## Source excerpt

______

Unwillingly, on March II, he left Winchester and started southward. The Federal advance was under Major General Nathaniel P. Banks, and the plan of Jackson was to turn on his pursuer and deliver a swift night attack. When Jackson discovered that a blunder in logistics had sent his columns farther than he had intended that first day, he was furious. For some reason he blamed the mistake on a conference he had called to prepare for the night attack: “That is the last council of war I will ever hold!” And it was.4
Falling back to Mount Jackson, forty-two miles south of Winchester, Stonewall established his camps. A different man he was, in some respects, from the church-going deacon of the winter, different in apparent interest but still profoundly religious. His life in Winchester had been a New Testament sermon. In the field he was an Old Testament Joshua. God was love, but He also was Lord of Hosts and, as such, was to be followed. The Sermon on the Mount did not cancel the Book of Judges or of Kings. Soldiers began to call Jackson “Old Blue Light.” Those who had read Thomas Carlyle’s Cromwell came to wonder, perhaps, if Jackson had in him the qualities of “Old Noll.”

______

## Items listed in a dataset
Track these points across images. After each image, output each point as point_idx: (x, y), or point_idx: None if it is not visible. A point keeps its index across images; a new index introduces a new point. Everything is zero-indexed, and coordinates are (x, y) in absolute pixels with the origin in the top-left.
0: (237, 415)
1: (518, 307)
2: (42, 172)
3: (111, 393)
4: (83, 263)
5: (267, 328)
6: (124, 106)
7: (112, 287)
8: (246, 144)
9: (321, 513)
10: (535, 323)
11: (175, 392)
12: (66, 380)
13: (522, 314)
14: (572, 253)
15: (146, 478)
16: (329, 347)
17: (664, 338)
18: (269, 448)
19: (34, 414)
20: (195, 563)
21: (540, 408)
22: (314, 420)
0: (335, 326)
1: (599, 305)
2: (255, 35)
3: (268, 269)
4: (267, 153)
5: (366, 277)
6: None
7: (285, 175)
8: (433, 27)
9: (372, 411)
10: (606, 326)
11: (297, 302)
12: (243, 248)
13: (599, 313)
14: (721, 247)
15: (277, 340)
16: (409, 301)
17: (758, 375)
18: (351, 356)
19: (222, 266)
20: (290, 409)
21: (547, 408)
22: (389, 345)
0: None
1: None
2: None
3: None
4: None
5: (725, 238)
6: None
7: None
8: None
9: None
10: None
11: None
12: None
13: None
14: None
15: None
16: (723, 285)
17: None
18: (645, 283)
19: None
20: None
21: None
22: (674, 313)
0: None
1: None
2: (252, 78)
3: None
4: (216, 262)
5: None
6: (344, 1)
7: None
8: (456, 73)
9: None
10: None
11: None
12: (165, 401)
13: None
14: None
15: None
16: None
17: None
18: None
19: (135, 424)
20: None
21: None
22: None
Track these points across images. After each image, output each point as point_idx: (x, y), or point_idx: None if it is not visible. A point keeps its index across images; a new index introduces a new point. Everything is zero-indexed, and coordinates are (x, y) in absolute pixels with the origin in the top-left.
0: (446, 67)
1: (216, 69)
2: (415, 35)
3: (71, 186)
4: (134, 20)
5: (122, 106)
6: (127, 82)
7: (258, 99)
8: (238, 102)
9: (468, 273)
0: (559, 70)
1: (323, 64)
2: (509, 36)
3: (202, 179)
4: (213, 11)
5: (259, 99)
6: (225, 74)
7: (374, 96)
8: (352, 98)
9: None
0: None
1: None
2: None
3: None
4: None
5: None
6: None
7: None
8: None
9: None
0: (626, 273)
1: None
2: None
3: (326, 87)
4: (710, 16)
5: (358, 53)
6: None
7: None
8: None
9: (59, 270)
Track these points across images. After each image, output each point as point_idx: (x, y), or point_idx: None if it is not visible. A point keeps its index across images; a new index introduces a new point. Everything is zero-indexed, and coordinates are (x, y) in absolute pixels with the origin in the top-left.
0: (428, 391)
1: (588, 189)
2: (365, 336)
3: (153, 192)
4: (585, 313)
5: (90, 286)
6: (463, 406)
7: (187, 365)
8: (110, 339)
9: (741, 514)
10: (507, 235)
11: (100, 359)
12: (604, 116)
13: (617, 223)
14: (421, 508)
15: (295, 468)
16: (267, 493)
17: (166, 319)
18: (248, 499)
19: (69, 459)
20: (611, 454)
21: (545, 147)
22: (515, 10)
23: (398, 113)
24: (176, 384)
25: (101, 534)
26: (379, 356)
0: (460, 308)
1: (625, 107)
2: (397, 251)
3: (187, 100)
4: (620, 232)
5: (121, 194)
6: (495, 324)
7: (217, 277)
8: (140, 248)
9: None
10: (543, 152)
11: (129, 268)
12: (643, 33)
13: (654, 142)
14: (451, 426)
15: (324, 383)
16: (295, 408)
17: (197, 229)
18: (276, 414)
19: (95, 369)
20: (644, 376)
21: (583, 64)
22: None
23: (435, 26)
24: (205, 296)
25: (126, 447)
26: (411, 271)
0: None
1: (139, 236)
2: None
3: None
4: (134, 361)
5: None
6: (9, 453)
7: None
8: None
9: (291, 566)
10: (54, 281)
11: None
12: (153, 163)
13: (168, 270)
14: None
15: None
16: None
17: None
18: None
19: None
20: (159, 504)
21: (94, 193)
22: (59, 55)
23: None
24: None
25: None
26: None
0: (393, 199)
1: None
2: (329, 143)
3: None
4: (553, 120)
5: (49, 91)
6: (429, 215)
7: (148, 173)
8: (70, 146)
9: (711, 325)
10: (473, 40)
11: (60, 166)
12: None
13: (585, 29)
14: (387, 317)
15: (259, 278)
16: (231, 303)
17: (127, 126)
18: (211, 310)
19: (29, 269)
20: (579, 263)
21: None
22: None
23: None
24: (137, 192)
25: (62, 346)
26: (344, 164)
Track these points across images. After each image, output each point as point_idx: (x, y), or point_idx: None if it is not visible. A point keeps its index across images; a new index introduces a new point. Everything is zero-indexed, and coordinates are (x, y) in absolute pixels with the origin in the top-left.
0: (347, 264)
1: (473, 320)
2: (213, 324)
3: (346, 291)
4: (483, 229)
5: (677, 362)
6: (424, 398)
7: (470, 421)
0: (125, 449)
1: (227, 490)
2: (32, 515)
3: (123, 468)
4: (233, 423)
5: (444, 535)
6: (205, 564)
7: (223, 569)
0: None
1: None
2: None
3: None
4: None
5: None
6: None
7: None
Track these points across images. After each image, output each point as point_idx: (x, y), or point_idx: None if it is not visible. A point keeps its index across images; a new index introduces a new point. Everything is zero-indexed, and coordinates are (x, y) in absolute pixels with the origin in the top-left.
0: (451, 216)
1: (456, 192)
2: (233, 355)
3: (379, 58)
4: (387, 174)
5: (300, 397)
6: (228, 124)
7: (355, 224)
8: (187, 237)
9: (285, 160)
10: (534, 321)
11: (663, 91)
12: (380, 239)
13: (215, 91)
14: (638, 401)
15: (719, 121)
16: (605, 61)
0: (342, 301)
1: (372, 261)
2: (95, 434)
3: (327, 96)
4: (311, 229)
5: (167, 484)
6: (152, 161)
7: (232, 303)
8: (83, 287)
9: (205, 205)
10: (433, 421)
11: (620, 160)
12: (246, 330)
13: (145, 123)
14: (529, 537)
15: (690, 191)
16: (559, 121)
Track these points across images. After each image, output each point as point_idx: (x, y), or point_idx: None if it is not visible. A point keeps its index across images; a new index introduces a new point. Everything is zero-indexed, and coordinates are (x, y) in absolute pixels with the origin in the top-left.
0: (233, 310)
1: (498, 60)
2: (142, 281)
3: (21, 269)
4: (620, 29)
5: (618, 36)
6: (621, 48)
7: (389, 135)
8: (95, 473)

______

## Exercise requirements
a) Condense the paragraph of the Stonewall Jackson passage that begins "Falling back to Mount Jackson" into a shorter version that keeps its main facts.
b) Duplicate the records from their first line through the line that contains "4: (83, 263)", including both of those lines.
The passage and the records are unrelated material.

## Answers for this exercise
a) Stonewall set up camp at Mount Jackson, forty-two miles south of Winchester. He had changed somewhat from the church-going deacon of the winter but remained deeply religious. In Winchester his life had been like a New Testament sermon; in the field he was like the Old Testament Joshua, following God as Lord of Hosts as well as God of love. Soldiers began calling him "Old Blue Light," and readers of Carlyle's Cromwell may have wondered whether he shared the qualities of "Old Noll."

b)
Track these points across images. After each image, output each point as point_idx: (x, y), or point_idx: None if it is not visible. A point keeps its index across images; a new index introduces a new point. Everything is zero-indexed, and coordinates are (x, y) in absolute pixels with the origin in the top-left.
0: (237, 415)
1: (518, 307)
2: (42, 172)
3: (111, 393)
4: (83, 263)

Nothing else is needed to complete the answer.